# [ASSIGNED TASK]
Identify, in the records below, every line where the string "pixel" appears, and copy each such line.

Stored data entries
= = = =

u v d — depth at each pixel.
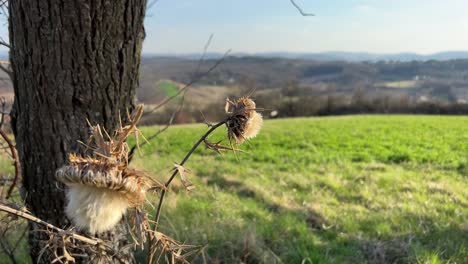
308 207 6.42
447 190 7.77
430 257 4.21
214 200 6.43
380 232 5.22
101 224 1.06
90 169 1.02
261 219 5.60
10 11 2.20
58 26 2.08
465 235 5.17
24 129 2.33
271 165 11.05
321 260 4.26
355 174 9.48
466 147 14.98
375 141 16.84
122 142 1.13
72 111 2.23
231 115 1.44
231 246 4.14
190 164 10.41
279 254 4.41
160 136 17.53
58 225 2.41
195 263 3.83
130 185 1.04
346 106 40.75
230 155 12.60
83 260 2.16
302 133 19.89
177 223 4.58
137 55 2.38
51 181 2.33
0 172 5.30
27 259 3.54
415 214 6.04
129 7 2.21
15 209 1.33
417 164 11.49
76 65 2.15
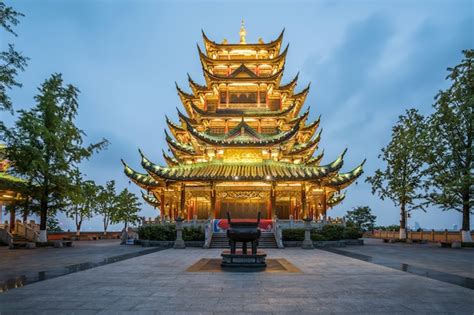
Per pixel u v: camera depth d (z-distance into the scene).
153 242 45.81
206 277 18.41
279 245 42.09
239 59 64.25
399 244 53.03
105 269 21.77
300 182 51.94
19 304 12.30
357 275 19.47
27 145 42.41
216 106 64.25
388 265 24.33
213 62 63.81
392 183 59.34
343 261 26.86
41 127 43.66
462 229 47.59
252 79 60.56
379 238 79.25
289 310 11.52
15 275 19.31
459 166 47.12
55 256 31.02
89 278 18.12
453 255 33.00
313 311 11.41
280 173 50.56
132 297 13.41
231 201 56.62
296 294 14.05
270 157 55.66
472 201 45.59
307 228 42.03
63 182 45.56
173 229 45.56
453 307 12.04
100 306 11.99
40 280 17.52
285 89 62.59
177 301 12.73
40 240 45.28
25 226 49.91
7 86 32.69
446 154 47.75
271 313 11.13
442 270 21.78
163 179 52.00
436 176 49.25
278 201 58.94
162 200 58.38
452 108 47.38
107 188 78.69
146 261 26.50
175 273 19.89
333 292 14.51
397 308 11.88
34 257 30.09
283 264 24.55
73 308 11.73
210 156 56.06
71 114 49.44
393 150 59.66
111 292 14.38
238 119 60.38
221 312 11.22
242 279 17.78
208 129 59.72
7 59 32.47
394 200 60.56
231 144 53.91
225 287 15.52
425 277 18.83
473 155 45.84
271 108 63.62
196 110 59.53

= = = =

# [YOUR RESPONSE]
u v d — depth at each pixel.
Per pixel u v: camera depth d (z-distance into the scene).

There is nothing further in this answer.